Albert se levanta, voltando à sua posição, e levanta o polegar na direção de Ard como se estivesse dizendo "De nada, mano" de forma muda.
"Enfim, preciso checar os vossos cartões de entrada para poderem entrar na capital."
Ao ouvir isso de Albert, Ard retira dois cartões do bolso da calça e os mostra a Albert.
"Certo, podem entrar. Tenham um ótimo dia!"
"Até logo, Albert."
"Adeus, irmão Albert!"
Assim, Ard e Sílvia finalmente entram na cidade de Ehrnat.
♦♦♦
No interior da cidade, havia uma grande quantidade de pessoas de várias raças se movendo de um lado para o outro. Ard e Sílvia contornavam a multidão de mãos dadas para não se perderem um do outro. Humanos, anões, elfos e homens-fera estavam todos misturados em um só local de comércio, o que gerava grandes multidões que se estendiam pelas ruas.
Enquanto caminhavam pela multidão, era possível ver os diferentes tipos de bancadas montadas, desde as que vendiam armas e joias até as que vendiam comida, que eram as mais cheias.
Como sempre, a manhã estava muito movimentada...
A visão de Ard foi obstruída por um homem-fera lobo que parecia ter 2,16 metros de altura. Ele estava devorando espetos que parecia ter comprado recentemente. Vestia uma roupa de couro com uma liga de metal no peito e no ombro esquerdo. Também carregava uma pequena bolsa de couro, que se pareceria com a mochila de um viajante comum, se não fosse pelo símbolo na parte superior. Na cintura, havia uma cinta com vários frascos de líquido, duas foices curvadas e um manto marrom que cobria seu corpo grande.
"Ard!

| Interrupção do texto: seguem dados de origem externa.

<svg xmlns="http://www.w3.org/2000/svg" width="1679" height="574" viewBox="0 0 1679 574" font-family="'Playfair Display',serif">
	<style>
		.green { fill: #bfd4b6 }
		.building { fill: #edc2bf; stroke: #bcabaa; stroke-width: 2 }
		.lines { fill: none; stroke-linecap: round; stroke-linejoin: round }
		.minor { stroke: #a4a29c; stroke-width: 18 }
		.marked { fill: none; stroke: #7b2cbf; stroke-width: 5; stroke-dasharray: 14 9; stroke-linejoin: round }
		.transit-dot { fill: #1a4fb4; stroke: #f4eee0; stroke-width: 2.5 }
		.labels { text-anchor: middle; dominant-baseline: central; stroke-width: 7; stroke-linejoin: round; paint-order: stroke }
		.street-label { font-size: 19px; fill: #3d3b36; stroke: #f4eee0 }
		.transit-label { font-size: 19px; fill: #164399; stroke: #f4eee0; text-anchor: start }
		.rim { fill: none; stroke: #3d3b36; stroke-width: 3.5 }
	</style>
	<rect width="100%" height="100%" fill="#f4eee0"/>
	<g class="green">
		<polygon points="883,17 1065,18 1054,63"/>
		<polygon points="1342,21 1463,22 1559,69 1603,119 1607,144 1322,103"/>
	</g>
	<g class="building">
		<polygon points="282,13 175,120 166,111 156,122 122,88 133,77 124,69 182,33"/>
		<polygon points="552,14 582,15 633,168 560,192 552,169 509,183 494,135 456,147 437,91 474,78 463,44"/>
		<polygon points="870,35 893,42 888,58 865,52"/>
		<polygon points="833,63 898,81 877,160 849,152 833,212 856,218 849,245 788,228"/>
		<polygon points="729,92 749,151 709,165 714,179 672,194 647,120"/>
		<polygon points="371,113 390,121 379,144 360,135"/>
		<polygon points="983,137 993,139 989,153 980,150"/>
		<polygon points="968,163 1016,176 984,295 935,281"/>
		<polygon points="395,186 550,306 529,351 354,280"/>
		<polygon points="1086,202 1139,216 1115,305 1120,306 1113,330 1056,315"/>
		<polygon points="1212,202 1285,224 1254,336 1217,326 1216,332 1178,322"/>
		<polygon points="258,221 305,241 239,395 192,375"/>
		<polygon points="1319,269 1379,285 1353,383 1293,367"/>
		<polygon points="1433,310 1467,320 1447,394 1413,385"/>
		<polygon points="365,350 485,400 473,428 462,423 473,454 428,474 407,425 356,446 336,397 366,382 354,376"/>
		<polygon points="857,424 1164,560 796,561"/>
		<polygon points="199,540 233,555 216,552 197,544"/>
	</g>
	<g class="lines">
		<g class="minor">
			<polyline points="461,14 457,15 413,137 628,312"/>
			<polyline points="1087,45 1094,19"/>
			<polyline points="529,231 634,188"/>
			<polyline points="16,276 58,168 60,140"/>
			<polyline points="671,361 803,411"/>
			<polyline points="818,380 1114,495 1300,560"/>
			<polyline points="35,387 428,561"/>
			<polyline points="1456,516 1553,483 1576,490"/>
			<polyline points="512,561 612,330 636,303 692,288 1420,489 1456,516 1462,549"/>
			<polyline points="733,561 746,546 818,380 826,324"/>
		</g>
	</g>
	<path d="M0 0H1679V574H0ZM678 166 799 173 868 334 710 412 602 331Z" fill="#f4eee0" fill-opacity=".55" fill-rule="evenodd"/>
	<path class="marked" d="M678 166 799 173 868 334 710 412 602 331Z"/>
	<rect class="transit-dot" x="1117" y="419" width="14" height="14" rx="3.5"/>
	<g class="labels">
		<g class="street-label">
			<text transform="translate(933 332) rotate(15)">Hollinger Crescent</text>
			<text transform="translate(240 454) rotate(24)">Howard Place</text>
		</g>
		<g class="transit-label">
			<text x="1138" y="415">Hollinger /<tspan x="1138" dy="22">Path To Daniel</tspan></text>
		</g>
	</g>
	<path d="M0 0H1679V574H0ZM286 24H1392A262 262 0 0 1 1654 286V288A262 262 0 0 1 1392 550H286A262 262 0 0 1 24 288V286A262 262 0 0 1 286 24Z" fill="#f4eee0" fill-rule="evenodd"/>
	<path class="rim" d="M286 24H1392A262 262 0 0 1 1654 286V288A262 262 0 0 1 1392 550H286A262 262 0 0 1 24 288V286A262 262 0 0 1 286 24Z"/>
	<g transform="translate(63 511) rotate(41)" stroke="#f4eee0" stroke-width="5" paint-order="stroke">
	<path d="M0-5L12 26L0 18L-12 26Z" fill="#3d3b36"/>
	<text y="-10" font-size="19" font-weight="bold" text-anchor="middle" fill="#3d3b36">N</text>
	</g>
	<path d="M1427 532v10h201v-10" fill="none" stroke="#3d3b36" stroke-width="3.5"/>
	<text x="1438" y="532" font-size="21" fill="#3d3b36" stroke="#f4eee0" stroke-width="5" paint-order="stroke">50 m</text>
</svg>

Meu mano!"
O grande homem-fera lobo não pôde deixar de sorrir ao ver Ard à sua frente. Ele era um amigo de longa data de Ard e, com a mão direita desocupada, a choca com a de Ard em um aperto companheiro.
"Sebastian! Seu lobo pidão! De novo comendo muito pela manhã?"

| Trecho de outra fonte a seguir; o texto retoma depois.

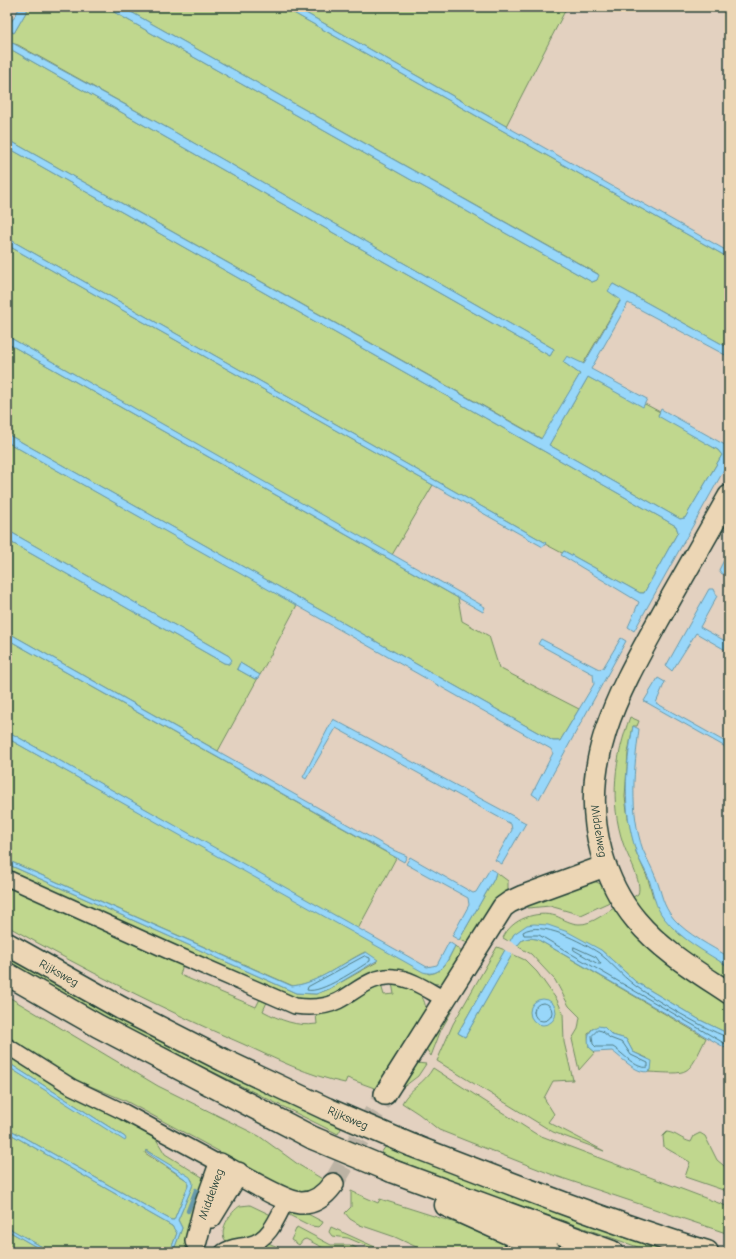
<svg xmlns="http://www.w3.org/2000/svg" width="736" height="1259" viewBox="0 0 736 1259" font-family="'Comic Neue',sans-serif">
	<style>
		.green { fill: #c0d78e; stroke: #708a61 }
		.water { fill: #98d7fa; stroke: #6899ab }
		.pier { fill: #e3d1c0 }
		.lines { fill: none; stroke-linecap: round; stroke-linejoin: round }
		.shore { stroke: #4f7b83; stroke-width: 1 }
		.stream { stroke: #6899ab; stroke-width: 4.5 }
		.secondary-tunnel { stroke: #bcb3a4; stroke-width: 21; stroke-dasharray: 21 10; stroke-linecap: butt }
		.street-casing { stroke: #1f3d34; stroke-width: 18 }
		.secondary-casing { stroke: #1f3d34; stroke-width: 24 }
		.highway-casing { stroke: #1f3d34; stroke-width: 25 }
		.street { stroke: #ecd6b5; stroke-width: 15 }
		.secondary { stroke: #ecd6b5; stroke-width: 21 }
		.highway { stroke: #ecd6b5; stroke-width: 22 }
		.highway-bridge-casing { stroke: #1f3d34; stroke-width: 25; stroke-linecap: butt }
		.highway-bridge { stroke: #ecd6b5; stroke-width: 22 }
		.labels { text-anchor: middle; dominant-baseline: central; stroke-width: 4; stroke-linejoin: round; paint-order: stroke }
		.street-label { font-size: 12px; fill: #1f3d34; stroke: #ecd6b5 }
	</style>
	<rect width="100%" height="100%" fill="#e3d1c0"/>
	<filter id="ink" filterUnits="userSpaceOnUse"><feTurbulence type="fractalNoise" baseFrequency=".025" numOctaves="2"/><feDisplacementMap in="SourceGraphic" scale="8" xChannelSelector="R" yChannelSelector="G"/><feConvolveMatrix kernelMatrix="1 2 1 2 8 2 1 2 1" color-interpolation-filters="sRGB"/></filter>
	<g filter="url(#ink)">
		<!-- green -->
		<path class="green" d="M29,7h76l487,275 5,-2 1,-6 -476,-267h161l446,251v90l-116,-64 -4,7 12,8 -38,65 -20,-2 17,12 -38,65 -535,-300v-89h5l538,306 4,-7 -383,-219 -153,-85 -10,-3 -1,-4 4,-7 3,2z
			M295,7h272l-61,119z
			M7,147l669,379 2,6 -34,61h-4l-76,-42 -2,2 -17,-9 1,-1 -539,-305z
			M7,245l426,240 -41,70 -385,-219z
			M7,343l451,255 4,23 27,15 10,32 80,41 -19,32h-7l-546,-307z
			M588,377l55,29 2,-2 15,8 -2,3 60,35 4,5 -37,63 -5,1 -131,-74z
			M7,442l290,163 -37,70 -20,-12 -3,6 18,10 3,-1 -40,73 -211,-119v-92l217,123 5,1v-8l-222,-126z
			M7,639l389,219 -38,71 -351,-198z
			M630,717l9,4 -2,5h-4l-5,27 -3,44 3,21 8,34 12,27 5,18 26,37 50,33v17l-46,-29 -53,-56 8,-5c5,-12 -11,-38 -15,-51 -14,-42 -8,-86 7,-126z
			M7,738l422,236c16,-2 19,-15 26,-28l9,8 -19,29c-19,5 -34,-13 -53,-14 -26,0 -47,22 -71,30l-8,2 -19,-2 -287,-126v-9l289,129 20,1 13,-5 48,-27 -12,-10c-23,11 -46,31 -72,34l-286,-126z
			M496,872l12,9v12l-39,50 -10,-3 35,-61z
			M594,881l11,5 9,14 -33,15 -31,-9 -22,2 -2,-6z
			M7,885l176,79 -3,11 76,32 4,-8 7,3 -4,9c17,9 34,16 54,13l-1,-10 65,-29 3,10 10,-1 -2,-11c19,4 34,8 34,30l-49,76 -30,-11 -2,5c-36,-7 -69,-24 -102,-39 -81,-35 -159,-75 -236,-118z
			M618,906l111,96v32l-29,-14 -64,-38 -35,-32 -87,-16 -4,8 -7,-4c8,-19 34,-28 53,-22 7,3 15,8 23,8 13,1 28,-13 39,-18z
			M529,938l8,1 169,99c-19,39 -15,36 -58,34l3,-2 -4,-12 -14,-6 -7,-13 -14,-4 -8,-8 -12,2 -4,5 1,13 6,5 -16,18 -7,-31 6,-10 2,-12 -11,-11 -14,-26 -14,-15 -10,-11 -14,-8 5,-6z
			M497,947l8,3 -47,83 7,4 47,-83 13,6 12,12 20,28 6,13 1,29 9,38 -20,1 -9,17 10,16 -6,8 56,29 -51,-19 -116,-71 16,-37z
			M7,955l335,172 -4,7 -225,-112 -106,-60z
			M7,996l151,90 101,50 40,29 25,15c-18,24 -40,7 -61,-2l-4,-5 -135,-73 -58,-24 -59,-38z
			M448,1006l5,3 -12,21 -10,26 -6,-9z
			M7,1052l149,87 9,15 42,26 -22,72h-12l9,-24 -4,-8 14,-33v-7l-46,-30 -1,3 43,28v5l-14,34h-3l-164,-92v-62l118,74v-3l-118,-75z
			M417,1063l9,1 -8,12 -21,16z
			M433,1068l103,66 193,73v27l-176,-59 -114,-45 -20,-16 -17,-11c8,-15 22,-19 31,-35z
			M7,1132l165,94 5,7 -7,19h-119l-44,-25z
			M667,1132c9,1 15,8 24,10l3,-6 6,-3 5,3 12,24 12,10v22l-44,-15 5,-15 -26,-15 -1,-11z
			M386,1146l288,106h-22l-225,-79 -46,-20z
			M351,1191l27,12 2,-4 79,25 63,28h-95l-32,-15 -35,-12 -10,-6 -5,-6 6,-6z
			M250,1205l21,10c-7,22 -24,24 -44,27 -11,-9 4,-31 13,-36z
			M293,1212l13,1 17,9 -1,2 -3,3 -8,-1 -22,-11z
			M297,1227l34,18h19l15,7h-14l-9,-3v3h-11l-25,-13 -3,1 -4,5 -8,-5z
			M331,1227l55,25h-5l-33,-14 -16,-2 -3,-4z
			M7,1230l38,22h-38z
			M268,1243l10,4v5h-42z"/>
		<!-- water -->
		<path class="water" d="M20,7h9l-15,26 -7,-4z
			M105,7h17l477,268 -2,5 -5,2z
			M283,7h12l434,245v6z
			M7,40l164,90 383,219 -4,7 -538,-306h-5z
			M7,139l534,300 39,-65 -17,-12 4,-6 17,8 37,-64 -13,-9 5,-7 116,64v9l-101,-54 -37,66 56,30 -4,8 -55,-30 -39,68 131,74 5,-1 37,-63 -4,-5 -60,-34 3,-7 64,36 4,-1v17l-95,170 -6,-4 11,-25 -78,-47 3,-4 76,42h4l34,-61 -2,-6 -669,-379z
			M7,238l539,305 -3,4 -536,-302z
			M7,336l478,271 -2,5 -476,-269z
			M7,434l546,307h7l34,-57 -1,-10 -55,-30 3,-5 58,30 4,-1 18,-30 5,3 -87,158 -7,-5 21,-41 -2,-4 -544,-307z
			M7,530l222,126 3,4 -3,4 -5,-1 -217,-123z
			M729,550v21l-2,3h-5l-3,-4z
			M709,589h5l3,7 -17,31 29,16v9l-33,-19 -24,38 -6,-5z
			M7,632l386,218 14,6 -3,6 -397,-223z
			M240,663l20,12 -2,3 -3,1 -18,-10z
			M658,678l7,4 -9,21 73,41v5l-85,-48z
			M333,719l193,104 -24,41 -7,-4 17,-30 -1,-6 -175,-96 -30,51 -3,-2z
			M633,726l6,3c-5,41 -10,81 4,121 4,9 9,18 13,28 6,15 6,27 18,41 14,16 37,27 55,38v10c-22,-14 -49,-28 -65,-49 -9,-11 -11,-26 -15,-39 -4,-10 -10,-18 -13,-28 -14,-44 -11,-80 -3,-125z
			M7,731l420,236 10,-2 12,-23 6,4c-8,14 -13,32 -32,26l-416,-234z
			M410,857l63,36 3,-1 14,-23 6,3 -2,7 -35,61 -7,-4 17,-31 -1,-7 -62,-34z
			M7,860l285,126c27,-3 50,-23 74,-34l12,8 -49,29 -13,5 -20,-1 -289,-129z
			M534,924l14,1 20,7 33,18 35,32 64,38 29,14v16l-192,-111 -8,-1 -7,2 -5,6 -52,91 -7,-4 56,-99 13,-9z
			M530 1012a13 13 0 1 1 26 0a13 13 0 1 1-26 0Z
			M598,1026l6,1 8,8 14,4 7,13 19,9 -1,9c-11,8 -30,-13 -39,-19l-17,1 -6,-5c-2,-10 -1,-17 9,-21z
			M7,1062l118,75 1,2 -1,2 -118,-75z
			M7,1128l164,92h3l14,-34v-5l-43,-30h2l43,26 3,6 -1,4 -14,33 4,8 -9,24h-3l7,-19 -5,-7 -165,-94z
			M7,1227l44,25h-6l-38,-22z"/>
		<!-- pier -->
		<path class="pier" d="M508,940l11,7 -5,8 -11,-6z"/>
		<g class="lines">
			<!-- shore -->
			<path class="shore" d="M574,947l22,10 5,7h-3l-24,-14z
				M365,956l5,2v3c-13,8 -49,33 -63,29l1,-3z
				M534 1012a9 9 0 1 1 18 0a9 9 0 1 1-18 0Z
				M598,1030l4,1 8,7 13,5 8,12 17,8v4c-12,3 -25,-14 -35,-20h-17l-3,-3 -1,-8z
				M729,1037c-13,-1 -84,-43 -96,-53 -12,-9 -22,-22 -34,-31 -17,-11 -58,-33 -76,-21l1,3h15l190,111"/>
			<!-- stream -->
			<path class="stream" d="M188,1211l8,-21"/>
			<!-- secondary-tunnel -->
			<path class="secondary-tunnel" d="M333,1184l52,-90"/>
			<defs>
				<path id="street" d="M7,878l166,75 122,53c15,2 29,2 43,-5 18,-9 33,-26 56,-24 17,1 35,14 50,22
					M7,1046l65,41 52,25 96,52
					M223,1252c8,-6 18,-5 27,-8 20,-4 28,-28 37,-45"/>
				<path id="secondary" d="M729,496c-22,39 -44,78 -66,116 -42,76 -86,149 -62,239 7,25 19,50 35,69 26,31 60,51 93,73
					M385,1094l118,-187 7,-5 13,-6 82,-30
					M211,1217l27,-44
					M196,1241l8,-32 16,-45c19,10 61,37 80,39 15,1 25,-8 33,-19"/>
				<path id="highway" d="M7,944l114,64 102,52 104,49
					M7,974l91,52 215,112
					M411,1145c98,38 195,76 296,107
					M392,1171l220,81
					M446,1205l104,47"/>
			</defs>
			<!-- street casing -->
			<use href="#street" class="street-casing"/>
			<!-- secondary casing -->
			<use href="#secondary" class="secondary-casing"/>
			<!-- highway casing -->
			<use href="#highway" class="highway-casing"/>
			<!-- street -->
			<use href="#street" class="street"/>
			<!-- secondary -->
			<use href="#secondary" class="secondary"/>
			<!-- highway -->
			<use href="#highway" class="highway"/>
			<defs>
				<path id="highway-bridge" d="M327,1109l84,36
					M313,1138l79,33"/>
			</defs>
			<!-- highway-bridge casing -->
			<use href="#highway-bridge" class="highway-bridge-casing"/>
			<!-- highway-bridge -->
			<use href="#highway-bridge" class="highway-bridge"/>
		</g>
	</g>
	<g class="labels">
		<!-- street labels -->
		<g class="street-label">
			<text transform="translate(599 831) rotate(81)">Middelweg</text>
			<text transform="translate(59 973) rotate(29)">Rijksweg</text>
			<text transform="translate(348 1118) rotate(23)">Rijksweg</text>
			<text transform="translate(211 1194) rotate(-70)">Middelweg</text>
		</g>
	</g>
	<!-- margin -->
	<rect width="736" height="1259" fill="none" stroke="#ecd6b5" stroke-width="24"/>
	<rect x="12" y="12" width="712" height="1235" fill="none" stroke="#1f3d34" stroke-width="1.5" filter="url(#ink)"/>
</svg>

"Você sabe como é, não posso resistir ao cheiro dessas belezuras!"
Por ser de uma raça canina, Sebastian tinha um olfato apurado, junto com outros sentidos aguçados. Mas sua gula por carne sempre o acompanhava pela manhã, cheia dos diversos cheiros dos petiscos nas bancadas.
"Sei, e ainda pede por mais. Por isso você será sempre o lobo pidão desta pequena cidade."

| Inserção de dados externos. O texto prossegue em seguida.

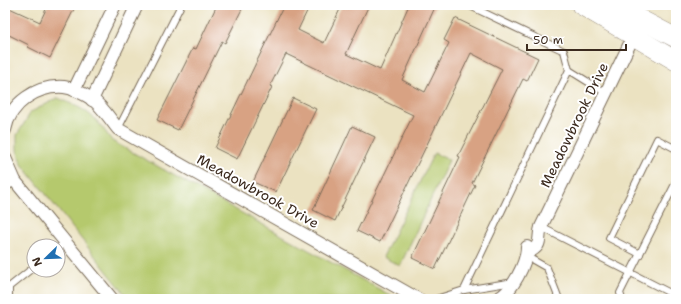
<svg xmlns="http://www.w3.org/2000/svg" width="681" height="304" font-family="'Shantell Sans',sans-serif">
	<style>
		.green { fill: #b5c96d; stroke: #787a46 }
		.building { fill: #d8a283 }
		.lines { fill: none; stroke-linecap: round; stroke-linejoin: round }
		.lane-casing { stroke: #796a57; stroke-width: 8 }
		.street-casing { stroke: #796a57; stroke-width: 14 }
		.primary-casing { stroke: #796a57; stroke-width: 20 }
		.lane { stroke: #fff; stroke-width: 6 }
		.street { stroke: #fff; stroke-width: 12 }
		.primary { stroke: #fff; stroke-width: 19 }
		.labels { text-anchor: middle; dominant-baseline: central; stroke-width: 4; stroke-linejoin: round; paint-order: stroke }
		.street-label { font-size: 14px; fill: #3b2a1e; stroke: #fff }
	</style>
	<rect width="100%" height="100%" fill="#fff"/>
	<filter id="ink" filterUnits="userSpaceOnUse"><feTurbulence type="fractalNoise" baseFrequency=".025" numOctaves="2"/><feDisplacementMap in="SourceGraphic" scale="8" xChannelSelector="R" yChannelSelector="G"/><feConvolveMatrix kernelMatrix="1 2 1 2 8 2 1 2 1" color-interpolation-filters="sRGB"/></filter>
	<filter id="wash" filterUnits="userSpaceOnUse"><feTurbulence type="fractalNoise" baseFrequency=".012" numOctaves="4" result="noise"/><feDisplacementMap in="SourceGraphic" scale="16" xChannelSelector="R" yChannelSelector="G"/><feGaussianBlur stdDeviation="0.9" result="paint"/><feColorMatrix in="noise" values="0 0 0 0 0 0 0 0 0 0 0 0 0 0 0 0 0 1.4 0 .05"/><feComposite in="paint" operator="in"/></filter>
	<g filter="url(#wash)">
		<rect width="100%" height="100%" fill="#ebe2c1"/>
		<!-- green -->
		<g class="green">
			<path d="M58 98C88 111 93 113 112 141L397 299H129L21 163 17 150V135L31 112Z"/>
			<path d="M434 153 449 160 400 266 383 257Z"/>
		</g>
		<g id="blocks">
			<!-- building -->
			<g class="building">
				<path d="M48 5H76L50 58 28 47 29 45 5 33V6L40 22Z"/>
				<path d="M217 5H244L225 43 222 41 178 130 157 120 193 48 196 49Z"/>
				<path d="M284 5H310L298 30 324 43 342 5H369L346 54 380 70 409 5H436L402 80 425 92 449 43 444 40 455 18 538 58 527 81 523 79 472 183 475 185 435 269 412 258 460 157 458 156 502 69 471 53 380 242 357 231 413 115 286 54 270 86 272 87 237 159 215 148Z"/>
				<path d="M293 98 316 109 276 192 253 182Z"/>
				<path d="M352 126 375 137 335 221 313 210Z"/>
			</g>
		</g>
	</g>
	<g filter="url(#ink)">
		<use href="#blocks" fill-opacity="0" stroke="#796a57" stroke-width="1"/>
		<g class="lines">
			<defs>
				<g id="lane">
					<path d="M468 5 564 51 569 70"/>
					<path d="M118 129 181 5"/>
					<path d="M5 189 15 181"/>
					<path d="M541 227 676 296"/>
					<path d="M58 248 65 243"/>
					<path d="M640 254 609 238 657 139 676 149"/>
					<path d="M526 256 547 268 559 299"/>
					<path d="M464 290 569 70 606 93"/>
					<path d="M9 299V287L34 267"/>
					<path d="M436 299 464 290 514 282"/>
					<path d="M622 299 620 293 676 182"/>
				</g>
				<g id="street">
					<path d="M74 90 115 5"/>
					<path d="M92 100 137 5"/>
					<path d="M5 130C10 103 37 85 64 87 73 88 84 94 92 99 102 106 110 119 118 129L418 299"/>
					<path d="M5 158 15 181 112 299"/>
					<path d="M527 253C544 245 537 240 541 227L634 35"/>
					<path d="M497 299C512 293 527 262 527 247"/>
				</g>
				<g id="primary">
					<path d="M581 5 676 61"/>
					<path d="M613 5 676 38"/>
				</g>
			</defs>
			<!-- lane casing -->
			<use href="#lane" class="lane-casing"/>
			<!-- street casing -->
			<use href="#street" class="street-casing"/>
			<!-- primary casing -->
			<use href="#primary" class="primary-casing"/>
			<!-- lane -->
			<use href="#lane" class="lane"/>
			<!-- street -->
			<use href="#street" class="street"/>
			<!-- primary -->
			<use href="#primary" class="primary"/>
		</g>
	</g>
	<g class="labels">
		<!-- street labels -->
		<g class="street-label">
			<text transform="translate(574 125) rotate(-64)">Meadowbrook Drive</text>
			<text transform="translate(258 191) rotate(29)">Meadowbrook Drive</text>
		</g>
	</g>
	<!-- margin -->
	<rect width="681" height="304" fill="none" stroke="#fff" stroke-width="20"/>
	<!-- north arrow -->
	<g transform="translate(46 258) rotate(247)"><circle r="19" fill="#ffffff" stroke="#b1aaa5"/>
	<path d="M0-3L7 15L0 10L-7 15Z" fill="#1f6fb2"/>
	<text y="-6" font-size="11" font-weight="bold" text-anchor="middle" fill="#3b2a1e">N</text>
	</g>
	<!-- scale -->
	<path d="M527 44v6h99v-6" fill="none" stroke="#3b2a1e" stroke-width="2"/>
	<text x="533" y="44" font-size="12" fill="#3b2a1e" stroke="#ffffff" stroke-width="3" paint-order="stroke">50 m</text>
</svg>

Sebastian sorri com a boca cheia.
"E sou mesmo!"
"Enfim, tenho que levar a Sílvia para a escola."
Sebastian finalmente repara na figura de Sílvia ao lado de Ard.
"Oh! Sílvia! Não tinha te visto!"
"Ah! É o cãozinho!"
As orelhas de Sebastian se abaixam ao ouvir o apelido vergonhoso que Ard deu. Por outro lado, Ard tenta conter o riso que está prestes a escapar.
"Ei! Não tem graça!"
"Tá..."
Ard está tentando segurar o riso, o que deixa Sebastian ainda mais envergonhado e irritado com seu amigo. Ele olha para Ard com um olhar de repreensão, com uma veia visível em sua testa.
"Ainda vai ficar de brincandeira aí?"
Sebastian força um sorriso, mostrando seus dentes caninos e afiados.
"Não, tá tranquilo. Já ativei o meu modo sério."
Ard passa a mão no rosto como se estivesse mudando para uma expressão mais séria e dura, como uma pedra.
"Certo..."
"Enfim, vou indo. Tenho que levar a Sílvia para a escola."
"Tá, vão bem. Tchau, Sílvia!"
Sebastian acena em despedida de maneira infantil, e Sílvia acena de volta sorrindo.
"Adeus, cãozinho! Sílvia promete trazer doces para o cãozinho."
Ard finalmente não aguenta mais e solta uma gargalhada alta o suficiente para Sebastian ouvir. Com isso em mente, Ard pega Sílvia nos braços e corre rapidamente para escapar de Sebastian, que vinha atrás irritado.
♦♦♦
"Adeus, irmão Ard!"
"Adeus, Sílvia."
Sílvia finalmente adentra na escola, deixando Ard mais tranquilo com suas ocupações atuais. Agora, só resta ajudar a Sra. Enma...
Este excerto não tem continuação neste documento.